(Records from a collection)
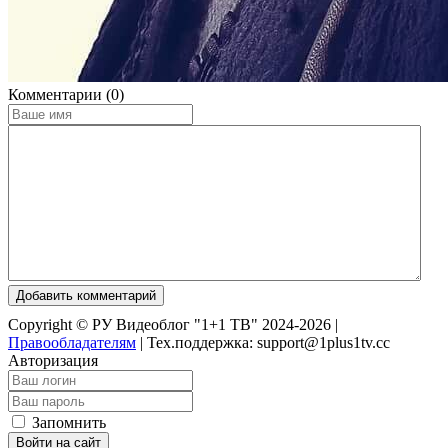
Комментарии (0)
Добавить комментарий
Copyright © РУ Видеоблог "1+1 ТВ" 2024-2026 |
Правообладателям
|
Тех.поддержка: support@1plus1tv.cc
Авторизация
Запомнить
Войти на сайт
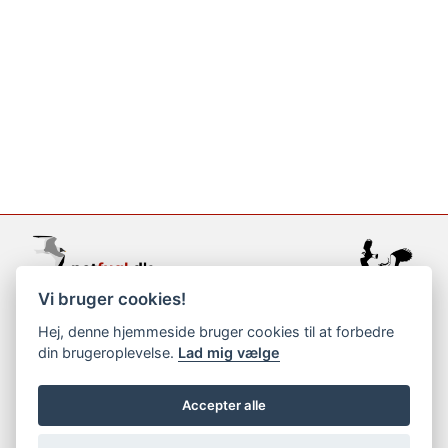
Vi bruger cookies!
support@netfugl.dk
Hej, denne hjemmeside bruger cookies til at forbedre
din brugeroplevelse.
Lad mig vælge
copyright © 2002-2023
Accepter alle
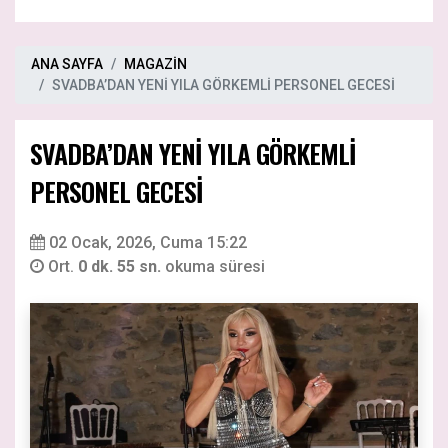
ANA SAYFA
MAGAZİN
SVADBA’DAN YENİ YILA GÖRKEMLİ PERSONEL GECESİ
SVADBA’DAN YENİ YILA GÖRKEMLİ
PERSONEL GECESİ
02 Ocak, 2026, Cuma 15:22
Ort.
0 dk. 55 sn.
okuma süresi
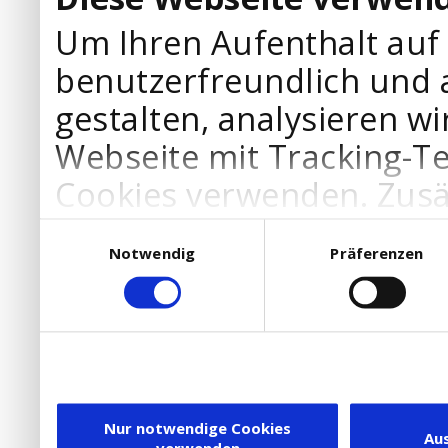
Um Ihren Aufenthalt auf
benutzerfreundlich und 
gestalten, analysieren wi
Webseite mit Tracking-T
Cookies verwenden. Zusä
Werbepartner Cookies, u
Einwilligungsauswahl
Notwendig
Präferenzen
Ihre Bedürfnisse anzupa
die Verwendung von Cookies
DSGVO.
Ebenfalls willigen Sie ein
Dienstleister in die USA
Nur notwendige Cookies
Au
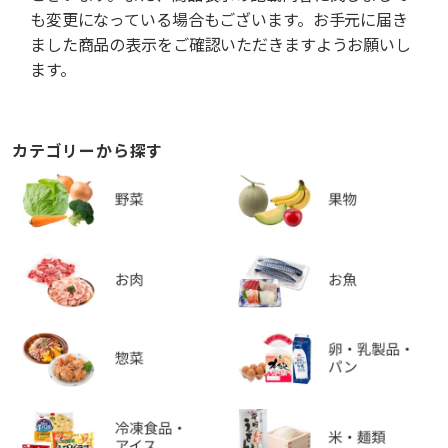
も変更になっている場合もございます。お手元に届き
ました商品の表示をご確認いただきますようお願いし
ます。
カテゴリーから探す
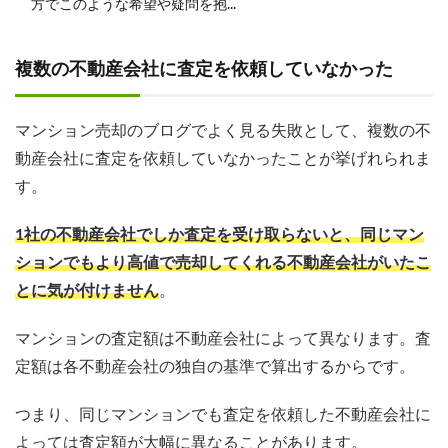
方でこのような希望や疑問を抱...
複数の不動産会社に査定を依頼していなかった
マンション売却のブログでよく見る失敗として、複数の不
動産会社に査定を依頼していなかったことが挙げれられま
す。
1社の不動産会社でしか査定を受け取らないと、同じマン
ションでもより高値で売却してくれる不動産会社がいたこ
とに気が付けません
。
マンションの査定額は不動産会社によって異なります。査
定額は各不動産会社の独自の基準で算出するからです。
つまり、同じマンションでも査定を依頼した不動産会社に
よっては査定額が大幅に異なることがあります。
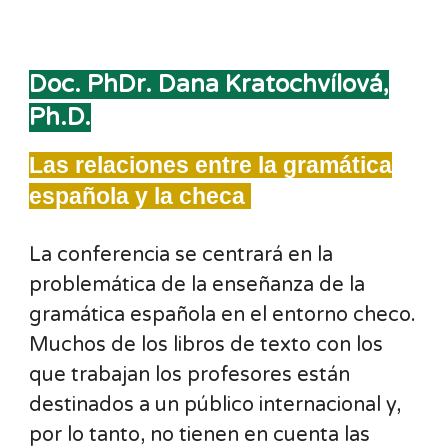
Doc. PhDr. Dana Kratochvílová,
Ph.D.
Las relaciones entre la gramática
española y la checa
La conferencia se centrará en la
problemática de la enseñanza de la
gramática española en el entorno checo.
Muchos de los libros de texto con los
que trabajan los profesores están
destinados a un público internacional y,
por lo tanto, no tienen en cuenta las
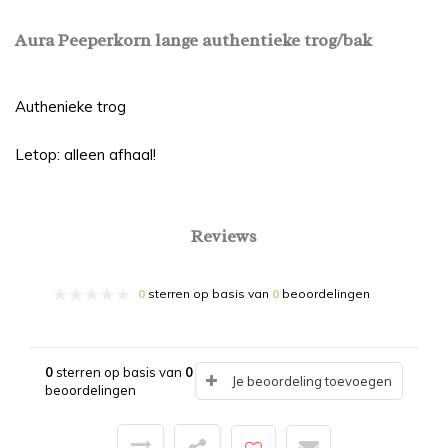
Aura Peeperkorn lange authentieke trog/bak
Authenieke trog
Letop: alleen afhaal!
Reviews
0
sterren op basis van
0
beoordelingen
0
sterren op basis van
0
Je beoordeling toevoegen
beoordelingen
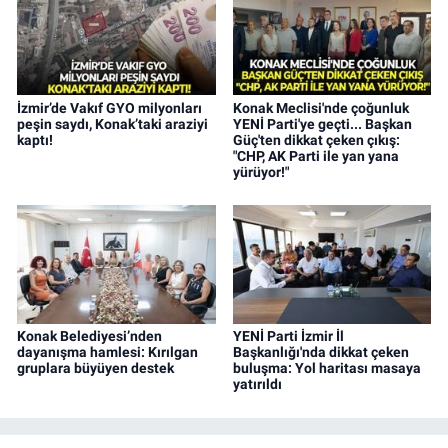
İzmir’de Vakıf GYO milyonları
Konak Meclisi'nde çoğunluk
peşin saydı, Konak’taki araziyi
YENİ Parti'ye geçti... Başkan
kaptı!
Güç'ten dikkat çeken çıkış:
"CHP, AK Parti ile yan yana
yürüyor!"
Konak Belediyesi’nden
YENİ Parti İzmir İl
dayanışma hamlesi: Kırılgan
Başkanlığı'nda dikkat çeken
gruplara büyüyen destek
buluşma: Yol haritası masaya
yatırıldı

==

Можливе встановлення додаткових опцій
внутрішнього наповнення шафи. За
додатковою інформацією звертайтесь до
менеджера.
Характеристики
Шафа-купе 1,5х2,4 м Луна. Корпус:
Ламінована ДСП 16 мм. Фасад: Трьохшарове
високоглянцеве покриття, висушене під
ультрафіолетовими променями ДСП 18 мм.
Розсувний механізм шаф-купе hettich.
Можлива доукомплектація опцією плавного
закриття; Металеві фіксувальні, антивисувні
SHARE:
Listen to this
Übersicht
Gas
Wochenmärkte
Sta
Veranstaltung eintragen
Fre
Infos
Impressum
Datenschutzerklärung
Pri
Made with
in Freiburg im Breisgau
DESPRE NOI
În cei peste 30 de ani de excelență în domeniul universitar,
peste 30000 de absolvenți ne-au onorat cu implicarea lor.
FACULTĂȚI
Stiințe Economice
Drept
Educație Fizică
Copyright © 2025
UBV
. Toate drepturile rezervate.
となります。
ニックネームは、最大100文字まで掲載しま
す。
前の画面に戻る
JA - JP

* * *

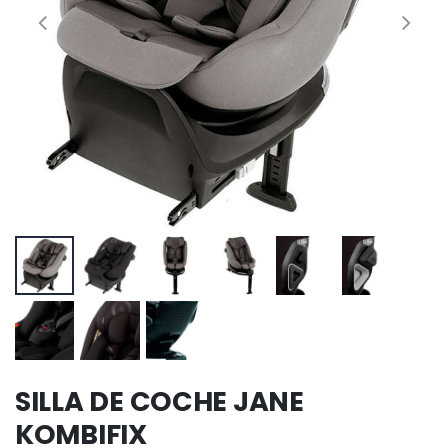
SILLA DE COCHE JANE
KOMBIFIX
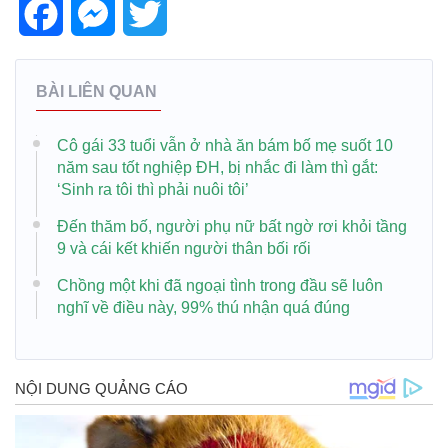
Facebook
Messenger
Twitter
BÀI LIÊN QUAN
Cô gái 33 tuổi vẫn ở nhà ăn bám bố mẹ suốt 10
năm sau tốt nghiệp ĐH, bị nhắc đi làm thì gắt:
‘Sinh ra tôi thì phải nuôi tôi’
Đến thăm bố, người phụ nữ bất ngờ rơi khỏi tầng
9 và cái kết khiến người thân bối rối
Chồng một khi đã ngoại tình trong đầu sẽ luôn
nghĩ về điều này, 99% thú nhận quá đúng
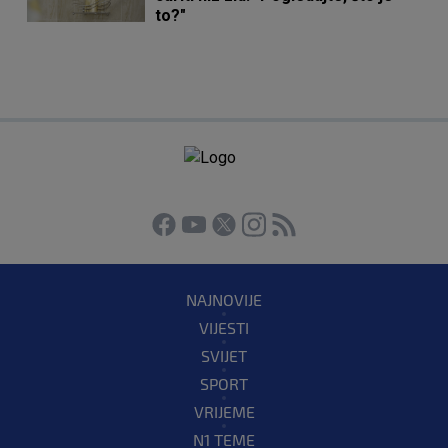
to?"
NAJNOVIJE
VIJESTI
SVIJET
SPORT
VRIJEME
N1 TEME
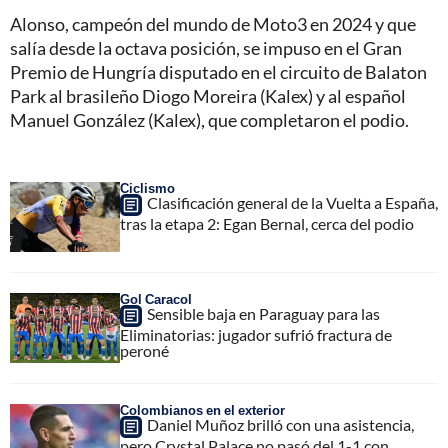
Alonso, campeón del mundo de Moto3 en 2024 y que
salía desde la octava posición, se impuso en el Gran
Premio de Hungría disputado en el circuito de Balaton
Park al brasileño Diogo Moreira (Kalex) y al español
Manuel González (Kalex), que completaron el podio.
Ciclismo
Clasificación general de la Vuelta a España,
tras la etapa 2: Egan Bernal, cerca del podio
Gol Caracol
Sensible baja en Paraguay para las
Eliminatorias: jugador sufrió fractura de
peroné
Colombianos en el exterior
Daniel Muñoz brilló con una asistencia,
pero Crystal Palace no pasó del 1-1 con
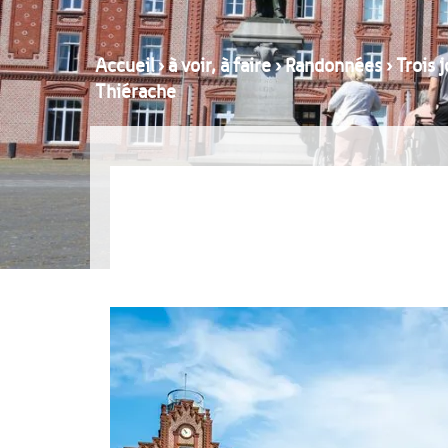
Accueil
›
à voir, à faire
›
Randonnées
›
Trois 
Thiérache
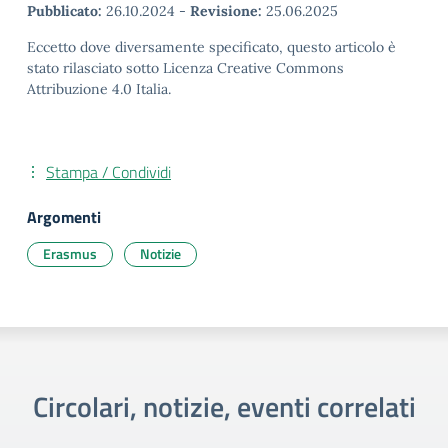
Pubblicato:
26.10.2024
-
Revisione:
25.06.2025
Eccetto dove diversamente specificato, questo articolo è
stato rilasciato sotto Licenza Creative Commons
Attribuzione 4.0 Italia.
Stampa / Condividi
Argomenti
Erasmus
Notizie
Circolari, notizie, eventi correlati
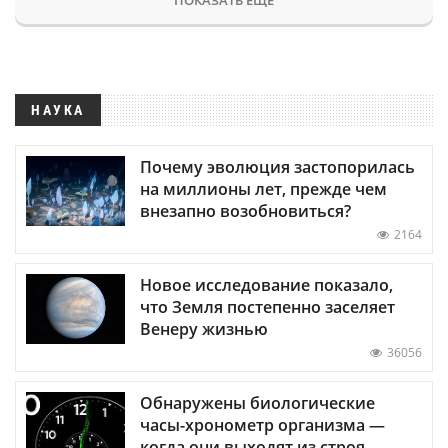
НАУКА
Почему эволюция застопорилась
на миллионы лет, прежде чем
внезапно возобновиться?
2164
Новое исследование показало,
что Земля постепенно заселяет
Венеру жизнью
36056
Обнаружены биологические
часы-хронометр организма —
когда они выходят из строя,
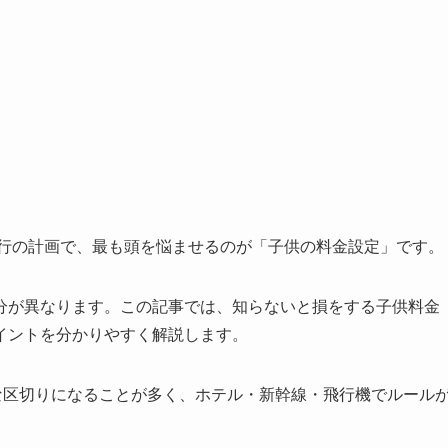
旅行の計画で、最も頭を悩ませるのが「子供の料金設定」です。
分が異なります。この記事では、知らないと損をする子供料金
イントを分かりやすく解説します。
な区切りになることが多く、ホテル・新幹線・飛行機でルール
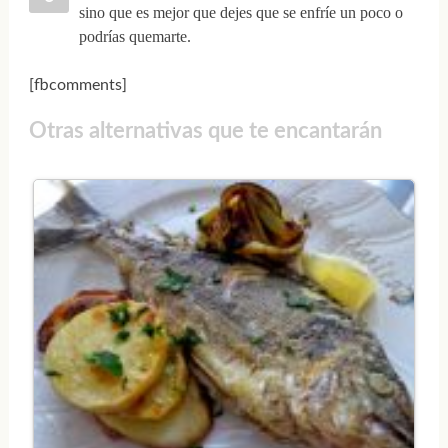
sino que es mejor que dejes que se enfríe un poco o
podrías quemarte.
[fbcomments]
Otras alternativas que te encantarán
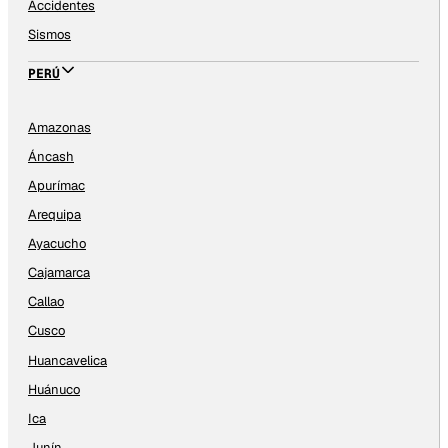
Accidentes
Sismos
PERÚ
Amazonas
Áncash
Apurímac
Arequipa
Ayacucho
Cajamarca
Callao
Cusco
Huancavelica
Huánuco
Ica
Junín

WHAT YOU SHOULD DO
Render everything in the data from the line containing "Комментарии (0)" down to the line containing "okuma süresi" as a JSON list of strings, one string per line, skipping blank lines. Leave the pictures out of the answer.

SOLUTION FOR THIS PROBLEM
[
  "Комментарии (0)",
  "Добавить комментарий",
  "Copyright © РУ Видеоблог \"1+1 ТВ\" 2024-2026 |",
  "Правообладателям",
  "|",
  "Тех.поддержка: support@1plus1tv.cc",
  "Авторизация",
  "Запомнить",
  "Войти на сайт",
  "Vi bruger cookies!",
  "support@netfugl.dk",
  "Hej, denne hjemmeside bruger cookies til at forbedre",
  "din brugeroplevelse.",
  "Lad mig vælge",
  "copyright © 2002-2023",
  "Accepter alle",
  "ANA SAYFA",
  "MAGAZİN",
  "SVADBA’DAN YENİ YILA GÖRKEMLİ PERSONEL GECESİ",
  "SVADBA’DAN YENİ YILA GÖRKEMLİ",
  "PERSONEL GECESİ",
  "02 Ocak, 2026, Cuma 15:22",
  "Ort.",
  "0 dk. 55 sn.",
  "okuma süresi"
]